Uma história queer do nosso tempo

É uma história exemplar que concentra, de forma abreviada, algumas figurações complexas do nosso tempo. Reduzida a uma morfologia esquemática, é uma história que se repete desde a fundação do mundo: um professor apaixona-se pelo aluno ou, pelo menos, tem uma grande atracção por ele e tenta envolvê-lo nessa força, deixando vestígios dos seus avanços: mensagens, telefonemas, sms’s. Mas contada nos seus pormenores, ela revela uma enorme complexidade e suscita questões que só no nosso tempo começaram a existir porque antes nem se tinham dado as condições de possibilidade da sua formulação. Diga-se, então, que o professor em causa é uma mulher que se chama Avital Ronell, tem 66 anos, ocupa uma posição de prestígio na Universidade de Nova Iorque, é filósofa, theorist, feminista, lésbica, autora de livros que atravessaram com algum impacto o Atlântico, até porque se inscrevem no domínio da chamada “filosofia continental”  (foi amiga e discípula de Derrida, o que, para alguns, é como se pertencesse a um gang); e o aluno chama-se Nimrod Reitman, tem 34 anos e é gay. Acusou a professora de assédio sexual, de perseguição e de retaliação (sob a forma de sabotagem das tentativas que este fez para arranjar emprego), desencadeando assim uma investigação pedida pela universidade que levou à suspensão de todas as actividades académicas da professora, por um ano. Entretanto, o aluno moveu um processo à universidade e à professora, exigindo compensações avultados pelos malefícios que lhe causaram. O caso foi tornado público quando a investigação ainda estava sob segredo e não havia ainda acesso a nenhuma documentação: 51 figuras internacionais de grande prestígio, a maior parte proveniente dos meios académicos, assinaram uma carta, datada de 11 de Maio, em que declarava o seu apoio a Avital Ronell, usando como caução a autoridade e a importância desta mulher, enquanto filósofa. A carta, assinada, entre outros, por Judith Butler, foi acusada de ser um documento incompatível com as ideias que os seus assinantes sempre defenderam. No limite, tratar-se-ia de fazer da vítima o perpetrador e vice-versa. O New York Times, a 13 de Agosto, intitulava assim um artigo sobre este caso: “What Happens to #MeToo When a Feministe Is the Accused?”. Do lado dos estudantes, uma única voz veio corroborar a acusação: uma mulher transgender, Andrea Long Chu, que foi assistente de Avital Ronell durante um semestre, escreveu num tweet que achava as alegações do estudante plausíveis.

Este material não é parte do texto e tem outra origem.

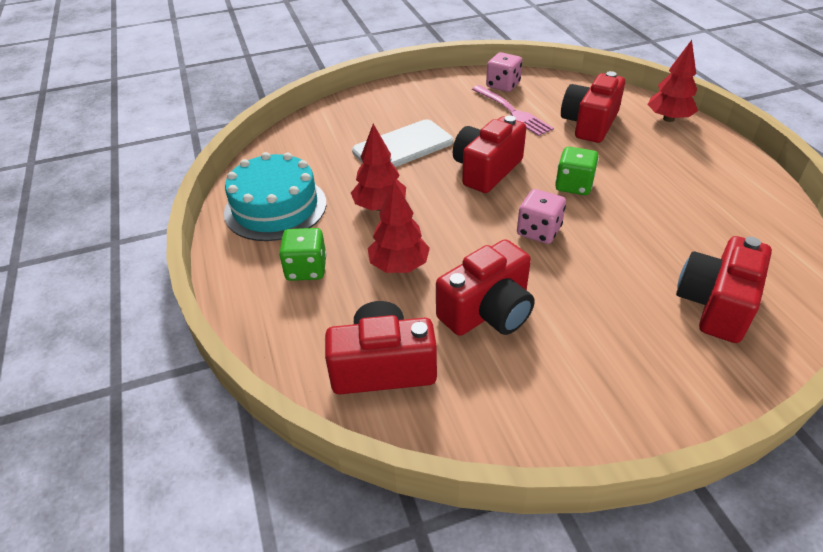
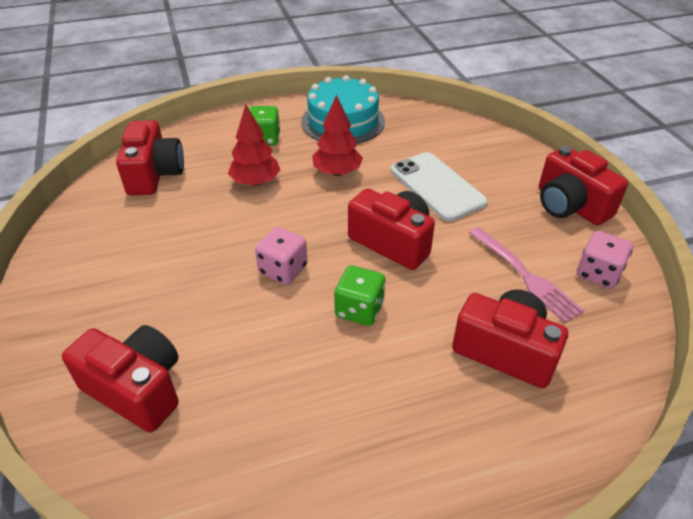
camera: 90 degrees right, 0 degrees up
(488, 311) = (187, 227): red camera -> red camera (570, 205)
(512, 112) = (525, 275): pink fork -> pink fork turned 90 degrees counterclockwise
(668, 119) = (535, 458): red tree -> none

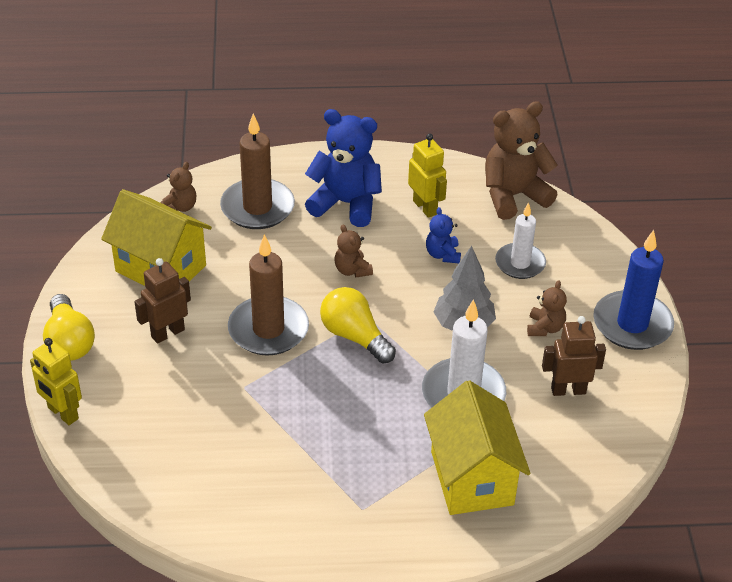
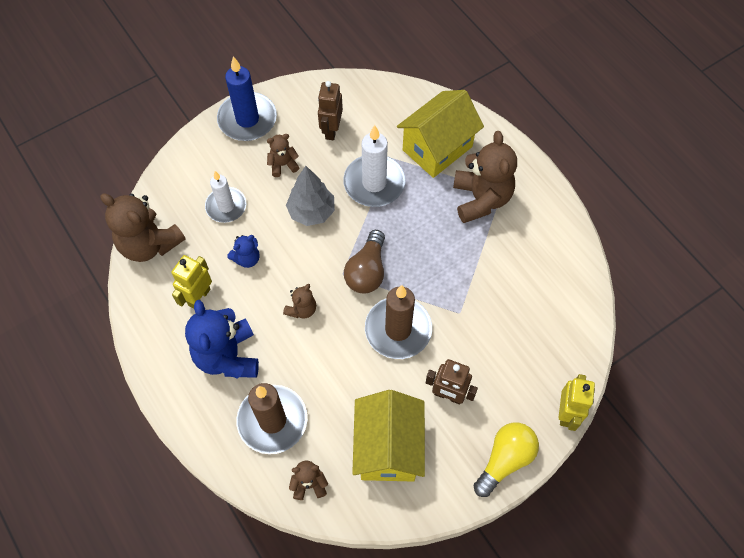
camera: 120 degrees left, 20 degrees up
(355, 336) = (367, 271): yellow light bulb -> brown light bulb
(367, 482) = (481, 199): none -> brown teddy bear
(568, 390) = (331, 130): brown robot -> brown robot turned 45 degrees clockwise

Há, em toda esta história, uma excepcional densidade de elementos queer. É difícil ver numa história de alegado assédio sexual de um jovem gay por uma mulher lésbica a inversão pura e simples da violência histórica infligida à mulher pelo poder sexual masculino. Assim como é difícil ver aqui aqueles monstros (tão representados na literatura, no cinema e nas mitologias porno) de uma feminilidade caracterizada por uma exigência ilimitada de prazer sexual. Por outro lado, este “homem-objecto” também não é o pólo simétrico da antiga “mulher-objecto”. Esta, no fundo, era soberana, enquanto este é um sujeito despojado, nu, órfão do desejo. Nem sujeito nem verdadeiramente objecto. Esta história de assédio sexual que tem como protagonista Avital Ronell mostra, nos seus traços grotescos de caricatura, que não há hoje lugar para um pensamento — e para uma prática — da sedução. Porque na sedução tudo parte do objecto, é o objecto que seduz e o privilégio do sujeito inverte-se. Se a estratégia retórica da sedução é anulada, tudo passa a ser literalização da violência sexual. Nestas circunstâncias, toda literatura do amor e da paixão é uma coisa do passado.